¿Cuándo y cómo acariciar a mi gato?

Imagen procedente de Flickr/Teppo Moisio

Del gato se nos ha repetido una y otra vez que es un animal arisco, antisocial, e independiente, pero si nos detenemos un momento a observarlo interactuar con otros de su familia o de su grupo social, te puedo asegurar que ese mito se derribaría en cuestión de un breve periodo de tiempo.

El animal que convive con otros gatos, y/o con los humanos, tiene una necesidad mayor o menor (dependerá de cada individuo) de contacto físico. Pero, no nos engañemos: debe ser él el que nos diga cuándo y cómo quiere ser acariciado, porque más vale una caricia querida y por lo tanto bien recibida, que cientos dadas en un mal momento.

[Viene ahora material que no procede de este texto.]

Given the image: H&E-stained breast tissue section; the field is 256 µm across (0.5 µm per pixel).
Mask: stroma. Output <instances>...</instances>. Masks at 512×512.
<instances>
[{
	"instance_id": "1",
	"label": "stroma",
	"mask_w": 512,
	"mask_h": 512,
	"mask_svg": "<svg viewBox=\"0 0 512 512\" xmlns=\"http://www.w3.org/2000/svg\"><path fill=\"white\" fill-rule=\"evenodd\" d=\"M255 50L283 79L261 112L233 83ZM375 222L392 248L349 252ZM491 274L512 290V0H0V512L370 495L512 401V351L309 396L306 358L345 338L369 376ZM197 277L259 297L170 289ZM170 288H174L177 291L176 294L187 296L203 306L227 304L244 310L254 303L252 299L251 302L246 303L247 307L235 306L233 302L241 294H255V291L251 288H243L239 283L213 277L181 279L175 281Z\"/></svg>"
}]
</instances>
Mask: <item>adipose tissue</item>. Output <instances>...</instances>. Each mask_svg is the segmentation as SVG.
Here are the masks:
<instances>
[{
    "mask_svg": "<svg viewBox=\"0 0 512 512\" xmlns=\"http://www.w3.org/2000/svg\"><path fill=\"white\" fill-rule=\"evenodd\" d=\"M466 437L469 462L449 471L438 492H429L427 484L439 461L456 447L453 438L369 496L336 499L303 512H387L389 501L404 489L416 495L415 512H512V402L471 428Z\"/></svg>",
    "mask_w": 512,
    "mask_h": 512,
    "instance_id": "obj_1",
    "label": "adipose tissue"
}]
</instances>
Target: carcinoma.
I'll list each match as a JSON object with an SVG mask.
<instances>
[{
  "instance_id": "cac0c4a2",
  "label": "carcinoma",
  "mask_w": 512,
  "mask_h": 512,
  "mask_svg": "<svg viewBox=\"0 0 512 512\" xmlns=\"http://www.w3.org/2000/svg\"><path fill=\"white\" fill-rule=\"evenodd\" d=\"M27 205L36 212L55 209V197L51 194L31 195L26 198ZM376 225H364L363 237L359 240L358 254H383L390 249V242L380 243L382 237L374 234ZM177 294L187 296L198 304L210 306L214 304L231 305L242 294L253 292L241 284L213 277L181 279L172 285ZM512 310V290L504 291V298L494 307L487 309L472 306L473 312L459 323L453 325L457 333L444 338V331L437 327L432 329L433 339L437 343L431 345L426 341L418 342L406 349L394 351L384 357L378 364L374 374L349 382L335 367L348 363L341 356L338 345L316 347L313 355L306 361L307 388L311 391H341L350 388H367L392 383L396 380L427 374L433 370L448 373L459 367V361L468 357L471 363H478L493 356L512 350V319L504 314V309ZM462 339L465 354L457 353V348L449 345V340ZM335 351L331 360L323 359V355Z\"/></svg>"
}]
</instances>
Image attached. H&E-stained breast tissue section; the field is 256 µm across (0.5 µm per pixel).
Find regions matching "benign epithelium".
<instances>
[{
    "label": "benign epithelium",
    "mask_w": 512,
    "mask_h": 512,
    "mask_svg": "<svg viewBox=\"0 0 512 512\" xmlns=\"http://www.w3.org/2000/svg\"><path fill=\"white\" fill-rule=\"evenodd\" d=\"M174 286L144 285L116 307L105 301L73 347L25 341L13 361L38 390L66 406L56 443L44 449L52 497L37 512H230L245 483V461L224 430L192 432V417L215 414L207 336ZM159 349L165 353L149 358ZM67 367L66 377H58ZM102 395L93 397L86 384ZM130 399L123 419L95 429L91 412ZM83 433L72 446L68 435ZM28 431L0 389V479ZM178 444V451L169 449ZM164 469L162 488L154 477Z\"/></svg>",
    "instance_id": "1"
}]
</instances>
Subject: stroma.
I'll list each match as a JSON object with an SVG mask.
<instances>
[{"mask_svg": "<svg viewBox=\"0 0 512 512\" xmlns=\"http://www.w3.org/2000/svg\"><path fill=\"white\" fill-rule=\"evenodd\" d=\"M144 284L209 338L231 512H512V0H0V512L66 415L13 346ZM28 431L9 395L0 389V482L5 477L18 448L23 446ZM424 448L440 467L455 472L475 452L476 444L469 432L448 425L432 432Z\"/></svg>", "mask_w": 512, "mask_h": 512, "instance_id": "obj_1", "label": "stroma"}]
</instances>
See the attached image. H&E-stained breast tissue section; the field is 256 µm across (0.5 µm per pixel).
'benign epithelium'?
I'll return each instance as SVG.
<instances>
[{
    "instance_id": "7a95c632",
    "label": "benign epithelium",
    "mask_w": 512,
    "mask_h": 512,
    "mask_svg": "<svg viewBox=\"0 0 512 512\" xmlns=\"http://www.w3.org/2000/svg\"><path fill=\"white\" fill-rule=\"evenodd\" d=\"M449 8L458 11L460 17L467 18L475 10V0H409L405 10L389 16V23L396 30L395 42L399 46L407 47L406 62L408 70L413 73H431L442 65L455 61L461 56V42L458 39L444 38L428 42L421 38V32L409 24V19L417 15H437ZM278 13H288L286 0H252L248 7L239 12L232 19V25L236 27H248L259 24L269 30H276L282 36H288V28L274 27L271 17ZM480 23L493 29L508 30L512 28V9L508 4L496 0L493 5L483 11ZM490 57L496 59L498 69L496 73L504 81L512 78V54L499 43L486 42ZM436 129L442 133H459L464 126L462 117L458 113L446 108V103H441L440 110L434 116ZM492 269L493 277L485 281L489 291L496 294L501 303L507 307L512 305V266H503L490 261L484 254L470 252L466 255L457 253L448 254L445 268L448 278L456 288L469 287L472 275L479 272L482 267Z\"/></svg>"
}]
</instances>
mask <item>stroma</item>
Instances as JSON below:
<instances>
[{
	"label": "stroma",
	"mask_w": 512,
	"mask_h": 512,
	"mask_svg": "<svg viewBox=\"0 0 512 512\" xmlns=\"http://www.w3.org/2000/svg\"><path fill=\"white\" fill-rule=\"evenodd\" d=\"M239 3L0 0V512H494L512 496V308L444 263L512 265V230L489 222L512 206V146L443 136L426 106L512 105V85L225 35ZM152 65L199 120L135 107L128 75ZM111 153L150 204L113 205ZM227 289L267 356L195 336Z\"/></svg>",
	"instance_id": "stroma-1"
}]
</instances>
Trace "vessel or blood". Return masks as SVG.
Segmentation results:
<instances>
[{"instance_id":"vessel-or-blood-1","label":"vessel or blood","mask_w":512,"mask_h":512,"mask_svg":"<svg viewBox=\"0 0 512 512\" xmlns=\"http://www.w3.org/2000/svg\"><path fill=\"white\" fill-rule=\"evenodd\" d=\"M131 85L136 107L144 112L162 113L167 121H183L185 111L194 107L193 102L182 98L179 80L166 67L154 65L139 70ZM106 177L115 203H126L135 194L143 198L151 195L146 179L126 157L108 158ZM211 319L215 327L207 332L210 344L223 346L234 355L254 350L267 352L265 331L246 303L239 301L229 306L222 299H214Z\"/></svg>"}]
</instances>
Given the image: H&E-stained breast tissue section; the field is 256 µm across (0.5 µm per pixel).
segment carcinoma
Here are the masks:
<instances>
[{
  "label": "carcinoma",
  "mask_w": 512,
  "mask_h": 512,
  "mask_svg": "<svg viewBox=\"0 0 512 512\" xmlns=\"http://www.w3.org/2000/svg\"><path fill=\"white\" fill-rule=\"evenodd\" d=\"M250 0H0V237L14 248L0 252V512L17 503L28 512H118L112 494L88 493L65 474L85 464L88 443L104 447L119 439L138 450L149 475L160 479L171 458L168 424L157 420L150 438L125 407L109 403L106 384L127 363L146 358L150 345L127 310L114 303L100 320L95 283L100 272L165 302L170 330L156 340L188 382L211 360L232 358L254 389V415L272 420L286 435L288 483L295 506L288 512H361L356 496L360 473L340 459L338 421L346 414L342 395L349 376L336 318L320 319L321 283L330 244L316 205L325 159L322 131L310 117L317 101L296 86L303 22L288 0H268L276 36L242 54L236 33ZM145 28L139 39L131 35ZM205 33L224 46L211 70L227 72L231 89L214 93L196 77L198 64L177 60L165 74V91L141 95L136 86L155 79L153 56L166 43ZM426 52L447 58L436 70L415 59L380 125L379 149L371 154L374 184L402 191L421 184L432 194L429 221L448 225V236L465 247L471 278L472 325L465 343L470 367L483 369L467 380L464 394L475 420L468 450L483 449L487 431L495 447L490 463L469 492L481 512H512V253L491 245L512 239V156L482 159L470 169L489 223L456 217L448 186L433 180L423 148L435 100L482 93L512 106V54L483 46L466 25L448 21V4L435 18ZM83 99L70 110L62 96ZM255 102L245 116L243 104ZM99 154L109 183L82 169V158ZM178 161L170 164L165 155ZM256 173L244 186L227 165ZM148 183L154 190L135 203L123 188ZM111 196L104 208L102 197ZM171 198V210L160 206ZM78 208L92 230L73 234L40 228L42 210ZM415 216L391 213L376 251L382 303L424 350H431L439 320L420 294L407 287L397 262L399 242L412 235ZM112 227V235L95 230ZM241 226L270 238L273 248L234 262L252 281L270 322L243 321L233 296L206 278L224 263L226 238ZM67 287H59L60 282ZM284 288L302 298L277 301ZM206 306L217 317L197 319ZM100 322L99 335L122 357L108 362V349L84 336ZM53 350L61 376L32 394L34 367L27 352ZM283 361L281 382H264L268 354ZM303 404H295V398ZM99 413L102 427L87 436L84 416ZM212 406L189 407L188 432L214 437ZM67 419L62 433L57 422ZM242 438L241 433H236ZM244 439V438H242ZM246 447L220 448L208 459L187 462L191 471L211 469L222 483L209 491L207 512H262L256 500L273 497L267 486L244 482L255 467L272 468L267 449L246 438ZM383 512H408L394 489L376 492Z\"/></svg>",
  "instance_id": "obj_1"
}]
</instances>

¿Cuándo acariciar a mi gato?

Hay gatos a los que no les gusta ser acariciado, al menos no directamente. A ellos es posible que les guste más pasar a tu lado rozando tu pierna, más que una caricia en la cabeza por ejemplo. Hay otros, sin embargo, que te mirarán entrecerrando sus ojos de manera lenta para que los cojas en brazos y pases tu mano sobre su espalda, o para que los acaricies dejándolos en el suelo pero estando muy pendiente de ellos.

En realidad, la respuesta a esta pregunta es sencilla: solo se debe de acariciar a un gato cuando esté relajado; es decir, cuando esté a puntito de dormir, cuando haya terminado de comer, o cuando estéis descansando en el sofá o en la cama. En el caso de que esté jugando, nervioso, enfadado u ocupado en algo (acicalándose, observando algo que le haya llamado la atención, etc.) será mejor no hacerlo, porque podríamos llevarnos un mordisco o una »patada» inofensivos, pero esa puede ser su manera de decirnos »ahora no quiero que me acaricies».

¿Cómo acariciar a mi gato?

Imagen procedente de Flickr/Robert Couse-Baker

Todos sabemos cómo acariciar, pero con un gato tenemos que ser más… más dulces. Hay que hacer movimientos lentos, y evitar algunas zonas. Por ejemplo, en general a este animal le gusta que le acaricien la cabeza y la espalda hasta el nacimiento de la cola, pero lo más probable es que si le tocas la cola en sí, las patas o el abdomen te demuestre que no está disfrutando.

De todos modos, repito: cada gato es un mundo. A mi gata Sasha le encanta que le acaricie el cuello, a Keisha en cambio prefiere que la toquen en el nacimiento de la cola, y a Bicho si le tocas la cabeza lo tienes ganado. Todo es ir probando. Poco a poco irás conociendo a tu gato, encontrando esas zonas donde disfruta ser acariciado, y otras donde no.